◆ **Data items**
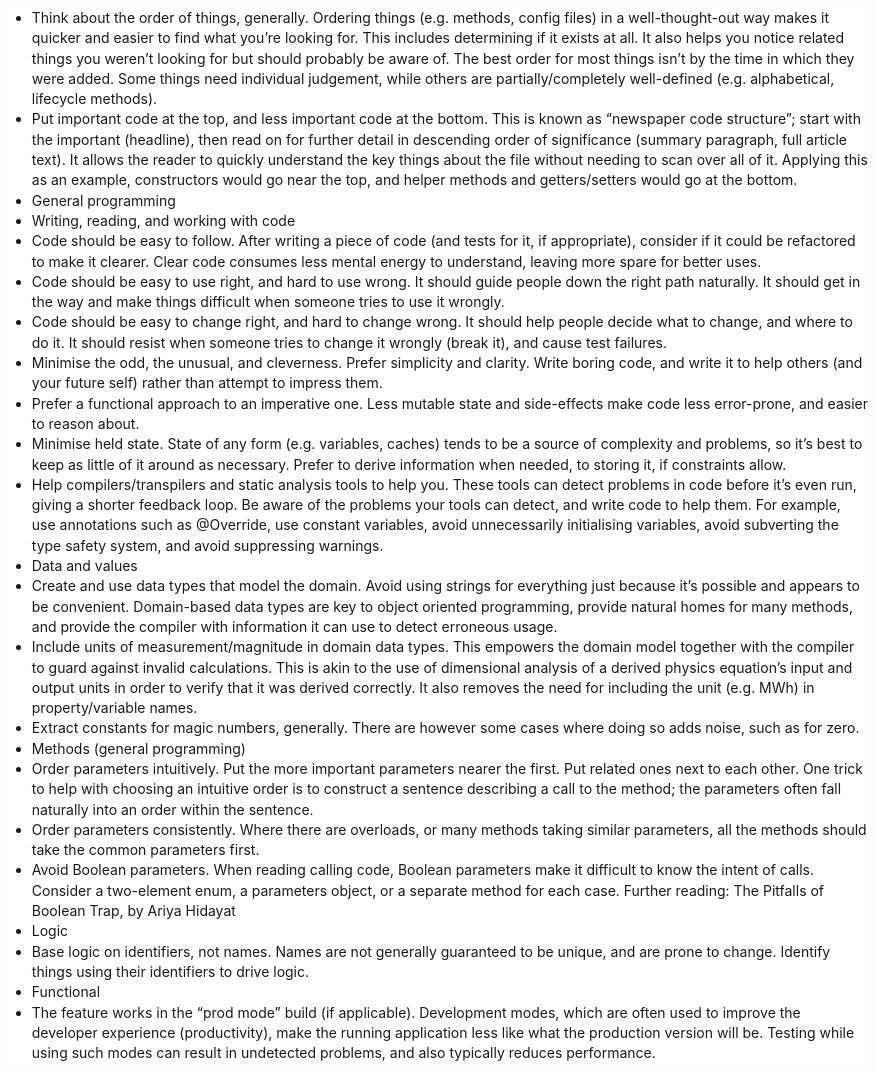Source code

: - Think about the order of things, generally. Ordering things (e.g. methods, config files) in a well-thought-out way makes it quicker and easier to find what you’re looking for. This includes determining if it exists at all. It also helps you notice related things you weren’t looking for but should probably be aware of. The best order for most things isn’t by the time in which they were added. Some things need individual judgement, while others are partially/completely well-defined (e.g. alphabetical, lifecycle methods).
- Put important code at the top, and less important code at the bottom. This is known as “newspaper code structure”; start with the important (headline), then read on for further detail in descending order of significance (summary paragraph, full article text). It allows the reader to quickly understand the key things about the file without needing to scan over all of it. Applying this as an example, constructors would go near the top, and helper methods and getters/setters would go at the bottom.
- General programming
- Writing, reading, and working with code
- Code should be easy to follow. After writing a piece of code (and tests for it, if appropriate), consider if it could be refactored to make it clearer. Clear code consumes less mental energy to understand, leaving more spare for better uses.
- Code should be easy to use right, and hard to use wrong. It should guide people down the right path naturally. It should get in the way and make things difficult when someone tries to use it wrongly.
- Code should be easy to change right, and hard to change wrong. It should help people decide what to change, and where to do it. It should resist when someone tries to change it wrongly (break it), and cause test failures.
- Minimise the odd, the unusual, and cleverness. Prefer simplicity and clarity. Write boring code, and write it to help others (and your future self) rather than attempt to impress them.
- Prefer a functional approach to an imperative one. Less mutable state and side-effects make code less error-prone, and easier to reason about.
- Minimise held state. State of any form (e.g. variables, caches) tends to be a source of complexity and problems, so it’s best to keep as little of it around as necessary. Prefer to derive information when needed, to storing it, if constraints allow.
- Help compilers/transpilers and static analysis tools to help you. These tools can detect problems in code before it’s even run, giving a shorter feedback loop. Be aware of the problems your tools can detect, and write code to help them. For example, use annotations such as @Override, use constant variables, avoid unnecessarily initialising variables, avoid subverting the type safety system, and avoid suppressing warnings.
- Data and values
- Create and use data types that model the domain. Avoid using strings for everything just because it’s possible and appears to be convenient. Domain-based data types are key to object oriented programming, provide natural homes for many methods, and provide the compiler with information it can use to detect erroneous usage.
- Include units of measurement/magnitude in domain data types. This empowers the domain model together with the compiler to guard against invalid calculations. This is akin to the use of dimensional analysis of a derived physics equation’s input and output units in order to verify that it was derived correctly. It also removes the need for including the unit (e.g. MWh) in property/variable names.
- Extract constants for magic numbers, generally. There are however some cases where doing so adds noise, such as for zero.
- Methods (general programming)
- Order parameters intuitively. Put the more important parameters nearer the first. Put related ones next to each other. One trick to help with choosing an intuitive order is to construct a sentence describing a call to the method; the parameters often fall naturally into an order within the sentence.
- Order parameters consistently. Where there are overloads, or many methods taking similar parameters, all the methods should take the common parameters first.
- Avoid Boolean parameters. When reading calling code, Boolean parameters make it difficult to know the intent of calls. Consider a two-element enum, a parameters object, or a separate method for each case. Further reading: The Pitfalls of Boolean Trap, by Ariya Hidayat
- Logic
- Base logic on identifiers, not names. Names are not generally guaranteed to be unique, and are prone to change. Identify things using their identifiers to drive logic.
- Functional
- The feature works in the “prod mode” build (if applicable). Development modes, which are often used to improve the developer experience (productivity), make the running application less like what the production version will be. Testing while using such modes can result in undetected problems, and also typically reduces performance.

◆ **WHAT YOU WILL DO**
In the items above, write out each line word for word, from the line that contains "alphabetical, lifecycle methods)." down to the line that contains "- Writing, reading, and working with code", with both of those lines included.

◆ **EXERCISE RESULT**
: - Think about the order of things, generally. Ordering things (e.g. methods, config files) in a well-thought-out way makes it quicker and easier to find what you’re looking for. This includes determining if it exists at all. It also helps you notice related things you weren’t looking for but should probably be aware of. The best order for most things isn’t by the time in which they were added. Some things need individual judgement, while others are partially/completely well-defined (e.g. alphabetical, lifecycle methods).
- Put important code at the top, and less important code at the bottom. This is known as “newspaper code structure”; start with the important (headline), then read on for further detail in descending order of significance (summary paragraph, full article text). It allows the reader to quickly understand the key things about the file without needing to scan over all of it. Applying this as an example, constructors would go near the top, and helper methods and getters/setters would go at the bottom.
- General programming
- Writing, reading, and working with code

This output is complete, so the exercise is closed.